__TEXT SECTION__
** start **

Friday, 30 May 2014

Snippet

 Today
[Code] UART done with Testbench

Tomorrow:

Test it on hardware

Thursday, 29 May 2014

FSM Changed, FPS Did NOT!

I changed the FSM which controls the JPEG encoder yesterday. I initially went in the wrong direction as I understood the OPB protocol incorrectly. When I finally understood the problem, the implementations was of few lines. Earlier quantisation tables were written every time a new frame was loaded. Now it will change only when encoding quality changes. So it saves 1024 clock cycles per frame if encoding quality does not change. It took me several attempts to get it working. But FPS didn't change. It will probably make a difference when the fps is very high, so the clock cycle saved per frame will be significant.

Also, I tried underclocking. I changed the clock divider of jpeg clock(freq=625Mhz/clock divider) from 7 to 11. FPS did not change for 7,8,9. But I got timeout error for 10 and 11 which I guess means FPS was too low. I honestly don't know what to make out of this.

Also there is a bug. I have no idea about the bug. Here is the video.
 bug video
In the video, things worked after two attempts but it can take more. .

** end **

__RECORDED INFORMATION__

** start **

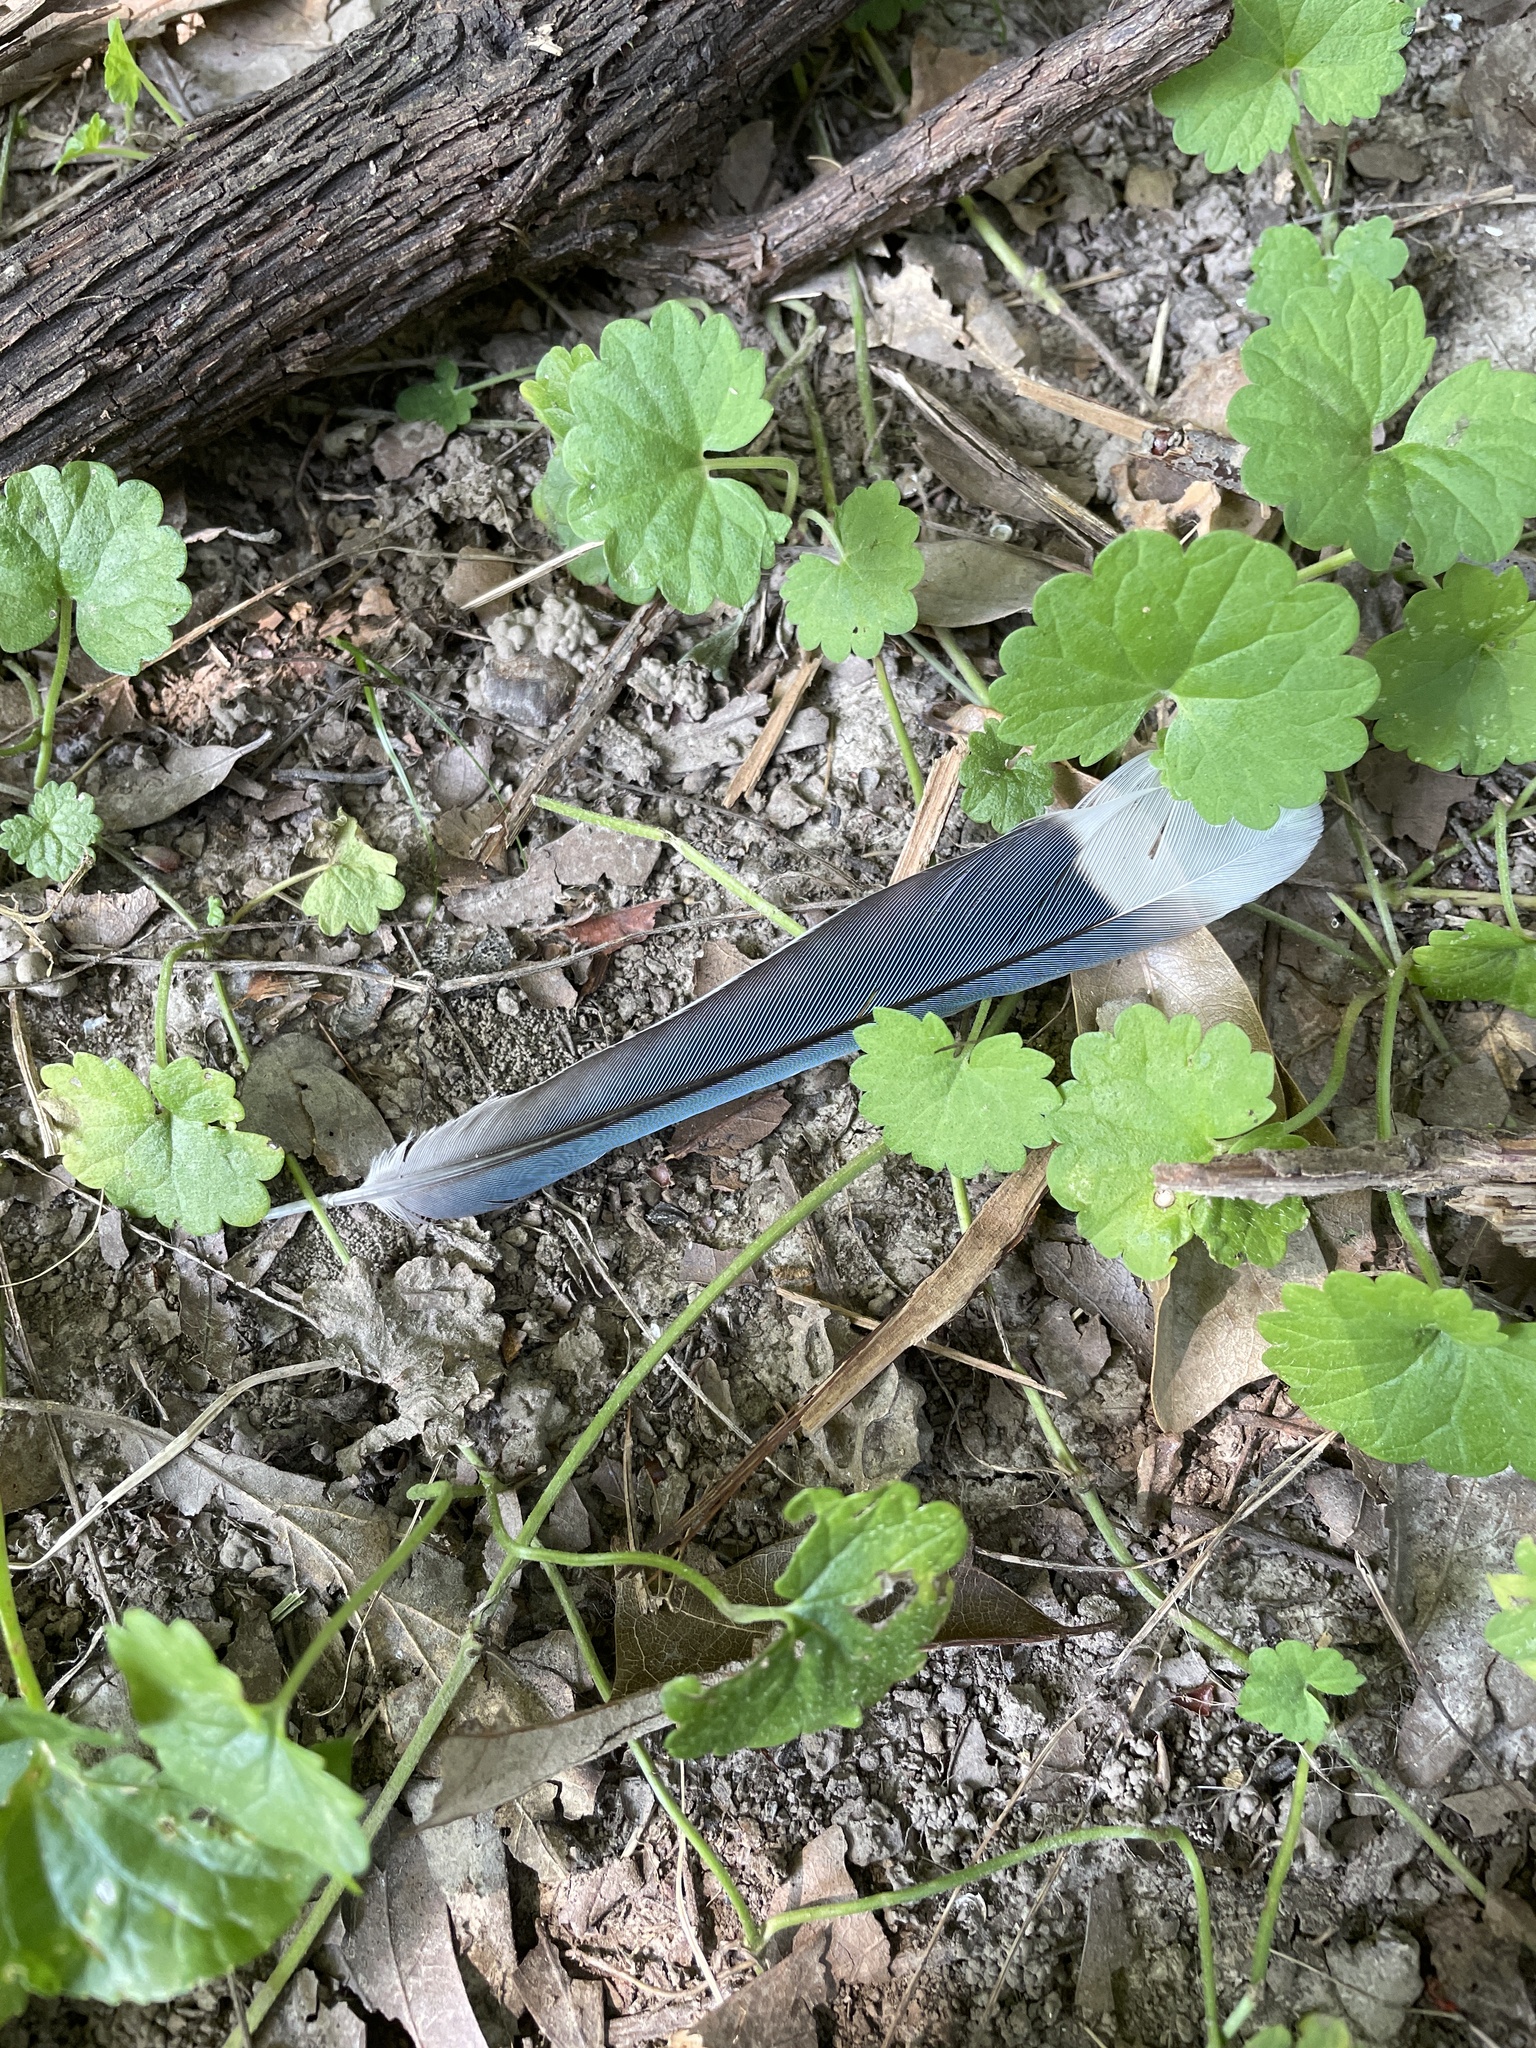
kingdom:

** end **

__PROBLEMS AND TASKS__
- a) Reproduce the development log word for word, starting at "FSM Changed, FPS" and ending at "will be significant.".
- b) Decide whether each statement agrees with the development log, answering yes or no and quoting the words that settle it: (i) The quantisation tables are now written only when encoding quality changes. (ii) Changing the FSM raised the FPS. (iii) A timeout error came up with a clock divider of 9.
- c) According to the development log, how many clock cycles per frame does the FSM change save when encoding quality stays the same?
Nothing in the lines is needed for this work.

__THE RESULTS__
- a)
FSM Changed, FPS Did NOT!

I changed the FSM which controls the JPEG encoder yesterday. I initially went in the wrong direction as I understood the OPB protocol incorrectly. When I finally understood the problem, the implementations was of few lines. Earlier quantisation tables were written every time a new frame was loaded. Now it will change only when encoding quality changes. So it saves 1024 clock cycles per frame if encoding quality does not change. It took me several attempts to get it working. But FPS didn't change. It will probably make a difference when the fps is very high, so the clock cycle saved per frame will be significant.

- b)
(i) Yes: "Now it will change only when encoding quality changes."
(ii) No: "But FPS didn't change."
(iii) No: "FPS did not change for 7,8,9. But I got timeout error for 10 and 11"

- c) It saves 1024 clock cycles per frame.